The three recent canvases by Sam Francis, for all their modernist hallmarks—the open fields of white, sized canvas, the bleeds of high-key acrylic color concentrated at the edges—seemed also to situate themselves within a documentary mode. In Green, where color is limited to ragged monochrome bands of yellow, green, blue and red at the edges of the painting, the open field of white is designated as empty canvas, the limits of which are reinforced by colored drawing, literalizing the pictorial surface as a fact, but avoiding any interpretation of that fact. Francis says nothing about the nature of the white field, about its inherent properties of focus or about its possible tension from edge to edge. In another painting, a band of blue is bled diagonally across the field and this heightens further the operation of the color at the edges to declare the canvas as a pictorial shard—a fragment cut from some larger field. The fragment at hand reads as a document of its own existence and as a gesture outward—always to some set of relationships beyond itself that might give it meaning.
The environmental piece that Robert Irwin contributed to the show consisted of a transparent gauze scrim stretched between the cornices of a circular gallery in the Corcoran above which rises a dome punctured at the center by a glazed oculus.
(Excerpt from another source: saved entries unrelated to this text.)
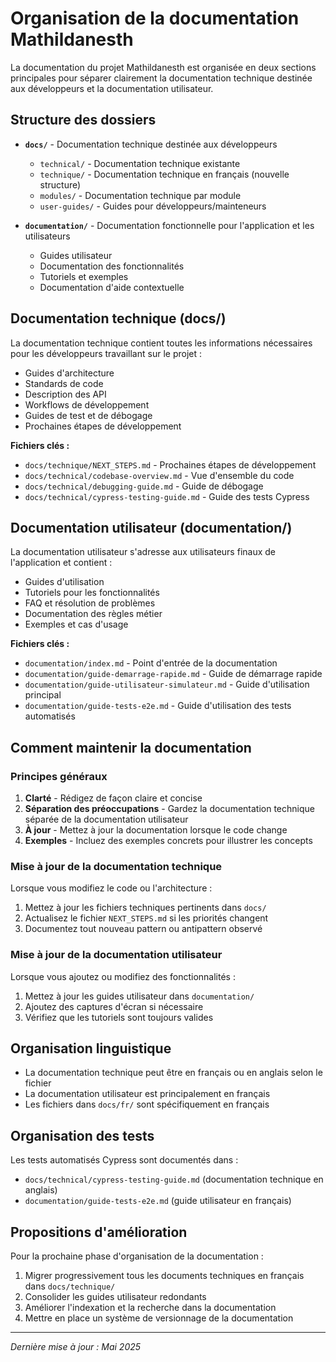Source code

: # Organisation de la documentation Mathildanesth

La documentation du projet Mathildanesth est organisée en deux sections principales pour séparer clairement la documentation technique destinée aux développeurs et la documentation utilisateur.

## Structure des dossiers

- **`docs/`** - Documentation technique destinée aux développeurs
  - `technical/` - Documentation technique existante
  - `technique/` - Documentation technique en français (nouvelle structure)
  - `modules/` - Documentation technique par module
  - `user-guides/` - Guides pour développeurs/mainteneurs

- **`documentation/`** - Documentation fonctionnelle pour l'application et les utilisateurs
  - Guides utilisateur
  - Documentation des fonctionnalités
  - Tutoriels et exemples
  - Documentation d'aide contextuelle

## Documentation technique (docs/)

La documentation technique contient toutes les informations nécessaires pour les développeurs travaillant sur le projet :

- Guides d'architecture
- Standards de code
- Description des API
- Workflows de développement
- Guides de test et de débogage
- Prochaines étapes de développement

**Fichiers clés :**
- `docs/technique/NEXT_STEPS.md` - Prochaines étapes de développement
- `docs/technical/codebase-overview.md` - Vue d'ensemble du code
- `docs/technical/debugging-guide.md` - Guide de débogage
- `docs/technical/cypress-testing-guide.md` - Guide des tests Cypress

## Documentation utilisateur (documentation/)

La documentation utilisateur s'adresse aux utilisateurs finaux de l'application et contient :

- Guides d'utilisation
- Tutoriels pour les fonctionnalités
- FAQ et résolution de problèmes
- Documentation des règles métier
- Exemples et cas d'usage

**Fichiers clés :**
- `documentation/index.md` - Point d'entrée de la documentation
- `documentation/guide-demarrage-rapide.md` - Guide de démarrage rapide
- `documentation/guide-utilisateur-simulateur.md` - Guide d'utilisation principal
- `documentation/guide-tests-e2e.md` - Guide d'utilisation des tests automatisés

## Comment maintenir la documentation

### Principes généraux

1. **Clarté** - Rédigez de façon claire et concise
2. **Séparation des préoccupations** - Gardez la documentation technique séparée de la documentation utilisateur
3. **À jour** - Mettez à jour la documentation lorsque le code change
4. **Exemples** - Incluez des exemples concrets pour illustrer les concepts

### Mise à jour de la documentation technique

Lorsque vous modifiez le code ou l'architecture :
1. Mettez à jour les fichiers techniques pertinents dans `docs/`
2. Actualisez le fichier `NEXT_STEPS.md` si les priorités changent
3. Documentez tout nouveau pattern ou antipattern observé

### Mise à jour de la documentation utilisateur

Lorsque vous ajoutez ou modifiez des fonctionnalités :
1. Mettez à jour les guides utilisateur dans `documentation/`
2. Ajoutez des captures d'écran si nécessaire
3. Vérifiez que les tutoriels sont toujours valides

## Organisation linguistique

- La documentation technique peut être en français ou en anglais selon le fichier
- La documentation utilisateur est principalement en français
- Les fichiers dans `docs/fr/` sont spécifiquement en français

## Organisation des tests

Les tests automatisés Cypress sont documentés dans :
- `docs/technical/cypress-testing-guide.md` (documentation technique en anglais)
- `documentation/guide-tests-e2e.md` (guide utilisateur en français)

## Propositions d'amélioration

Pour la prochaine phase d'organisation de la documentation :
1. Migrer progressivement tous les documents techniques en français dans `docs/technique/`
2. Consolider les guides utilisateur redondants
3. Améliorer l'indexation et la recherche dans la documentation
4. Mettre en place un système de versionnage de la documentation

---

*Dernière mise à jour : Mai 2025*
As daylight filters through the oculus and focuses on the scrim—a disc-like fly caught in a barely visible web—one becomes aware that Irwin’s “work” is to intensify the spatial qualities the room already possesses. Domes generally seem weightless, appear to hover. This dome, slightly unfocused by the visual intervention of Irwin’s scrim, appears more intensely weightless, more difficult to grasp. Irwin’s work is like the filter on a lens trained on a real space—the properties of which, he seems to feel, are properly beyond his control.
The documentary sensibility is a phenomenon that is central now to the arts—central in the sense that it has to be dealt with, to be accounted for. This is something that filmmakers are acutely aware of. But then their medium itself forces on them the necessity of sorting out the relationship between unmediated and camera-created reality. In La Chinoise and Weekend, Godard returns to the dilemma it poses again and again, slipping back and forth between a theoretical and a formal analysis of the relationship. But for painters, the documentary seems still to be merely a mode which is there to be appropriated—not yet something that is in itself highly problematic and as such a potential source for ideas that could be pictorially profound.